Best Bizarro Stylishly Kinky Furniture

DarkMoon Armory

Photo by Larry Dalton

DarkMoon Armory. The name conjures up images of crumbling stone ruins eclipsed by vines, the weeping walls adorned with ancient blades long unsharpened, as bitten and crooked as a set of bad teeth … but actually, it’s nothing like that.

Across from American River College, Chance and Chris Wheeler run DarkMoon Armory from inside the bottom floor of their townhouse. Rounds of bailing wire lean against work benches built along the walls.

The Web site is designed from a computer surrounded by books on ancient chain-mail design. Various power tools and boxes of leather share the bottom floor of the townhouse with a playpen where the newest Wheeler naps. In the backyard, two pieces of wood are bound together in an “X” as tall as a man. Shackles hang from various places. Called a St. Andrew’s Cross, it’s a good example of DarkMoon’s “kinky furniture.”

Chance is Sacramento’s own chain-mail, leather, and kinky furniture specialist. He custom designs fetish wear, armor and toys for the goths, the exotic dancers, the pornographers’ models, the live action game players and the fashionable clubbers who love Chance’s chain-mail fashions.

- - - - - - -

→ INSTRUCTIONS
a) According to the DarkMoon Armory article, where do Chance and Chris Wheeler run their business?
b) In the DarkMoon Armory article, shorten the paragraph beginning "The Web site is designed" while keeping its main facts.
c) Write the next part of the DarkMoon Armory article, picking up after its final sentence.

→ DATASET
- - - - - - -

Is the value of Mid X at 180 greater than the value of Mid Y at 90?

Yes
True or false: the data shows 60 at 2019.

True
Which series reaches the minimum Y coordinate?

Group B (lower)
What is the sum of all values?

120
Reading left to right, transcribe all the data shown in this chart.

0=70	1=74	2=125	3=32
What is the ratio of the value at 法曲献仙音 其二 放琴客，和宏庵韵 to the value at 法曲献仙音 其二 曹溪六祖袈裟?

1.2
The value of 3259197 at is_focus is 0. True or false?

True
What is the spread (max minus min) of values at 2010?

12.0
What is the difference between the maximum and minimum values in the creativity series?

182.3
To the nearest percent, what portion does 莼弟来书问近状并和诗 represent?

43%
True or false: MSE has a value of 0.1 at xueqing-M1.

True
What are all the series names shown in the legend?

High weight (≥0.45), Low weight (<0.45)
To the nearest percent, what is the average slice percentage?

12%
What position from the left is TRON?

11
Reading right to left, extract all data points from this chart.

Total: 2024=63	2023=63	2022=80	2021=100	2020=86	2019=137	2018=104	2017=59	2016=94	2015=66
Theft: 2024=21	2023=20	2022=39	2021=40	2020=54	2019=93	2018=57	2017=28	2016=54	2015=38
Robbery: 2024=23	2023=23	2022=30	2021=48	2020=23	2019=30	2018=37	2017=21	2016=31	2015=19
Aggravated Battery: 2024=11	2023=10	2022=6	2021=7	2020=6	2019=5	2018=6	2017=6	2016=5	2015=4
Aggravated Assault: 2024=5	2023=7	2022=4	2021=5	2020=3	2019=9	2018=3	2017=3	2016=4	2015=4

- - - - - - -

→ ANSWERS FOR THE TASKS
a) From the bottom floor of their townhouse, across from American River College.

b) The Web site is designed on a computer surrounded by books on ancient chain-mail design. Power tools, boxes of leather and a playpen for the newest Wheeler share the townhouse's bottom floor. In the backyard stands a St. Andrew's Cross, two pieces of wood bound in a man-high "X" with shackles hanging from it. It is a good example of DarkMoon's "kinky furniture."

c)
“People are becoming more interested in showing off,” says Chance, who’s popularizing chain-mail bikinis, chain-mail tank tops in intricate Japanese floral patterns, and leather collars and bracers. The bracers buckle or lace up the forearm, resembling an archer’s gear from the Middle Ages.

For the kinkier crowd, Chance makes multi-colored floggers with braided handles. Stocks and other “furniture” have been updated for the crowd that finds the Middle Ages sexy in their barbarity. “There are restraints for the ankles, the head and the wrist,” he says, pointing to a stockade pictured on his Web site, www.chainmaile.com. “The restraints are lined in sheep skin,” he says.

Other options include wooden spanking benches with vinyl-covered pads. “What I noticed was that everything out there was painted black,” says Chance, who incorporates various colors of vinyl and leather and designs his furniture to be folded up and stashed away from prying eyes.

Chris, while she does some of the braiding, is the family’s primary costumer. She designed and created wedding gear for herself, her husband and her oldest daughter, a 3-year-old who wants to follow in Daddy’s footsteps. “If I leave a piece of chain mail on the floor,” says Chance, “she’ll start trying to work on it.”